▸ Your instructions
Print every line of the records below exactly as it reads.

(Saved entries)
------------------------

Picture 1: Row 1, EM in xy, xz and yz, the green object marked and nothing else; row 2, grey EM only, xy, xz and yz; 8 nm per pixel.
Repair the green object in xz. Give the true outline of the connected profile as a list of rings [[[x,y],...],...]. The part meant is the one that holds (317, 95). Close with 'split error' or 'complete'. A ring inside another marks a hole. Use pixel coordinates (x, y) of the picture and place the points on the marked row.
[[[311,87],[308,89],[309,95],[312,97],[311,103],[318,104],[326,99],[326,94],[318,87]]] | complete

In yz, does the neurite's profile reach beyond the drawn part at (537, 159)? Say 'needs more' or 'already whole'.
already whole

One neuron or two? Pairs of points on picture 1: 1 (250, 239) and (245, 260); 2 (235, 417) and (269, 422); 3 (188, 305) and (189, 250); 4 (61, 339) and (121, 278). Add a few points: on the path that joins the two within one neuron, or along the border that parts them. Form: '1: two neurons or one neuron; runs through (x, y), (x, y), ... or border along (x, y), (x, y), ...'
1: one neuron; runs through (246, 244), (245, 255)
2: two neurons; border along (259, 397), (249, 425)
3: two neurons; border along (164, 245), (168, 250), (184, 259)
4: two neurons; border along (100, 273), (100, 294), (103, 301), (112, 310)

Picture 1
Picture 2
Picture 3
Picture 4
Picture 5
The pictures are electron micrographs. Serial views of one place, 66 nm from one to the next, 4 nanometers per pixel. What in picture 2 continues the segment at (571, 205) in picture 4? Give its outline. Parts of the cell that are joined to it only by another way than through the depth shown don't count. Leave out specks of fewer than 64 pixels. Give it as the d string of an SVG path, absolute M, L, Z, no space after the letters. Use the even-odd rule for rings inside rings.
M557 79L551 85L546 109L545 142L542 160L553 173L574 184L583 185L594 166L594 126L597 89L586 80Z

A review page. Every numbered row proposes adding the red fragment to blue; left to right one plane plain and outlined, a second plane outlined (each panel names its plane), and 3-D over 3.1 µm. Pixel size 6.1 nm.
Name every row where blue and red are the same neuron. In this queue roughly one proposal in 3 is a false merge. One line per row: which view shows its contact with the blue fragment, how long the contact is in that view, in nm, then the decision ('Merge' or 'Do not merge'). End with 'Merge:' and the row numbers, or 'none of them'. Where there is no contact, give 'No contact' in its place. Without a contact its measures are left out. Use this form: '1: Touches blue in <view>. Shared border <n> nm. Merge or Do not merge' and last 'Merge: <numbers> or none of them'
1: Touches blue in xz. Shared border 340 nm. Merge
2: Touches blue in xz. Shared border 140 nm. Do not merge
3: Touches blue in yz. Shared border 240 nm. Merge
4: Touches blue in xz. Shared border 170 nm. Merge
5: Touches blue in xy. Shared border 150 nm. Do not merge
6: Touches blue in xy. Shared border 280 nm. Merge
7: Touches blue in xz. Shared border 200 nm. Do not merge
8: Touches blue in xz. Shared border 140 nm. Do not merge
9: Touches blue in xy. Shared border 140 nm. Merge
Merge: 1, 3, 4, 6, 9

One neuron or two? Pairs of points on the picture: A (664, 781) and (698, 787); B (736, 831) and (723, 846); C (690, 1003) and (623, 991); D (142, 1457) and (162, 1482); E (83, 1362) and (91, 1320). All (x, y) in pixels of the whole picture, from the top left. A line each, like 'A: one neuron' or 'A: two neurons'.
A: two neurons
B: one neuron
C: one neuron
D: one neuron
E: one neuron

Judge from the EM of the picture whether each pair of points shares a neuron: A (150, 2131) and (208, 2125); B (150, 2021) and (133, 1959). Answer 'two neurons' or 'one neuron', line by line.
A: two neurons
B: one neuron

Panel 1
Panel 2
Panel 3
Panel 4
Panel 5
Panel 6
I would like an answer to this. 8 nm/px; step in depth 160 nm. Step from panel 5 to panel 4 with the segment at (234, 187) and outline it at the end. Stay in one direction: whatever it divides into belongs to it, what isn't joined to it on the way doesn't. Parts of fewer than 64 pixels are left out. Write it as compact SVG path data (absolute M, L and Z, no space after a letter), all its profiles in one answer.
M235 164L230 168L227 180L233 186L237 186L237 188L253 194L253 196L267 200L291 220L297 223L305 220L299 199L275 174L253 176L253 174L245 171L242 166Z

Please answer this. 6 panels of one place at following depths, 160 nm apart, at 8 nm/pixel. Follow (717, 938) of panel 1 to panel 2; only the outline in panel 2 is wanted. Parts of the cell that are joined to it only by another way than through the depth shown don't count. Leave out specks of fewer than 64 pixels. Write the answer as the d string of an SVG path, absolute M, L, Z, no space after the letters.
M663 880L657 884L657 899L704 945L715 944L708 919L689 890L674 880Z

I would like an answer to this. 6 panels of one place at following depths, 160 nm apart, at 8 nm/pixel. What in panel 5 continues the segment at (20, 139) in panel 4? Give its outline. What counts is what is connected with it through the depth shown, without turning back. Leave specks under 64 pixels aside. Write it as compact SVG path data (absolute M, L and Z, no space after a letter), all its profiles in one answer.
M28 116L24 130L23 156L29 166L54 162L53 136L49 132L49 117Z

------------------------

▸ Task output
Picture 1: Row 1, EM in xy, xz and yz, the green object marked and nothing else; row 2, grey EM only, xy, xz and yz; 8 nm per pixel.
Repair the green object in xz. Give the true outline of the connected profile as a list of rings [[[x,y],...],...]. The part meant is the one that holds (317, 95). Close with 'split error' or 'complete'. A ring inside another marks a hole. Use pixel coordinates (x, y) of the picture and place the points on the marked row.
[[[311,87],[308,89],[309,95],[312,97],[311,103],[318,104],[326,99],[326,94],[318,87]]] | complete

In yz, does the neurite's profile reach beyond the drawn part at (537, 159)? Say 'needs more' or 'already whole'.
already whole

One neuron or two? Pairs of points on picture 1: 1 (250, 239) and (245, 260); 2 (235, 417) and (269, 422); 3 (188, 305) and (189, 250); 4 (61, 339) and (121, 278). Add a few points: on the path that joins the two within one neuron, or along the border that parts them. Form: '1: two neurons or one neuron; runs through (x, y), (x, y), ... or border along (x, y), (x, y), ...'
1: one neuron; runs through (246, 244), (245, 255)
2: two neurons; border along (259, 397), (249, 425)
3: two neurons; border along (164, 245), (168, 250), (184, 259)
4: two neurons; border along (100, 273), (100, 294), (103, 301), (112, 310)

Picture 1
Picture 2
Picture 3
Picture 4
Picture 5
The pictures are electron micrographs. Serial views of one place, 66 nm from one to the next, 4 nanometers per pixel. What in picture 2 continues the segment at (571, 205) in picture 4? Give its outline. Parts of the cell that are joined to it only by another way than through the depth shown don't count. Leave out specks of fewer than 64 pixels. Give it as the d string of an SVG path, absolute M, L, Z, no space after the letters. Use the even-odd rule for rings inside rings.
M557 79L551 85L546 109L545 142L542 160L553 173L574 184L583 185L594 166L594 126L597 89L586 80Z

A review page. Every numbered row proposes adding the red fragment to blue; left to right one plane plain and outlined, a second plane outlined (each panel names its plane), and 3-D over 3.1 µm. Pixel size 6.1 nm.
Name every row where blue and red are the same neuron. In this queue roughly one proposal in 3 is a false merge. One line per row: which view shows its contact with the blue fragment, how long the contact is in that view, in nm, then the decision ('Merge' or 'Do not merge'). End with 'Merge:' and the row numbers, or 'none of them'. Where there is no contact, give 'No contact' in its place. Without a contact its measures are left out. Use this form: '1: Touches blue in <view>. Shared border <n> nm. Merge or Do not merge' and last 'Merge: <numbers> or none of them'
1: Touches blue in xz. Shared border 340 nm. Merge
2: Touches blue in xz. Shared border 140 nm. Do not merge
3: Touches blue in yz. Shared border 240 nm. Merge
4: Touches blue in xz. Shared border 170 nm. Merge
5: Touches blue in xy. Shared border 150 nm. Do not merge
6: Touches blue in xy. Shared border 280 nm. Merge
7: Touches blue in xz. Shared border 200 nm. Do not merge
8: Touches blue in xz. Shared border 140 nm. Do not merge
9: Touches blue in xy. Shared border 140 nm. Merge
Merge: 1, 3, 4, 6, 9

One neuron or two? Pairs of points on the picture: A (664, 781) and (698, 787); B (736, 831) and (723, 846); C (690, 1003) and (623, 991); D (142, 1457) and (162, 1482); E (83, 1362) and (91, 1320). All (x, y) in pixels of the whole picture, from the top left. A line each, like 'A: one neuron' or 'A: two neurons'.
A: two neurons
B: one neuron
C: one neuron
D: one neuron
E: one neuron

Judge from the EM of the picture whether each pair of points shares a neuron: A (150, 2131) and (208, 2125); B (150, 2021) and (133, 1959). Answer 'two neurons' or 'one neuron', line by line.
A: two neurons
B: one neuron

Panel 1
Panel 2
Panel 3
Panel 4
Panel 5
Panel 6
I would like an answer to this. 8 nm/px; step in depth 160 nm. Step from panel 5 to panel 4 with the segment at (234, 187) and outline it at the end. Stay in one direction: whatever it divides into belongs to it, what isn't joined to it on the way doesn't. Parts of fewer than 64 pixels are left out. Write it as compact SVG path data (absolute M, L and Z, no space after a letter), all its profiles in one answer.
M235 164L230 168L227 180L233 186L237 186L237 188L253 194L253 196L267 200L291 220L297 223L305 220L299 199L275 174L253 176L253 174L245 171L242 166Z

Please answer this. 6 panels of one place at following depths, 160 nm apart, at 8 nm/pixel. Follow (717, 938) of panel 1 to panel 2; only the outline in panel 2 is wanted. Parts of the cell that are joined to it only by another way than through the depth shown don't count. Leave out specks of fewer than 64 pixels. Write the answer as the d string of an SVG path, absolute M, L, Z, no space after the letters.
M663 880L657 884L657 899L704 945L715 944L708 919L689 890L674 880Z

I would like an answer to this. 6 panels of one place at following depths, 160 nm apart, at 8 nm/pixel. What in panel 5 continues the segment at (20, 139) in panel 4? Give its outline. What counts is what is connected with it through the depth shown, without turning back. Leave specks under 64 pixels aside. Write it as compact SVG path data (absolute M, L and Z, no space after a letter), all its profiles in one answer.
M28 116L24 130L23 156L29 166L54 162L53 136L49 132L49 117Z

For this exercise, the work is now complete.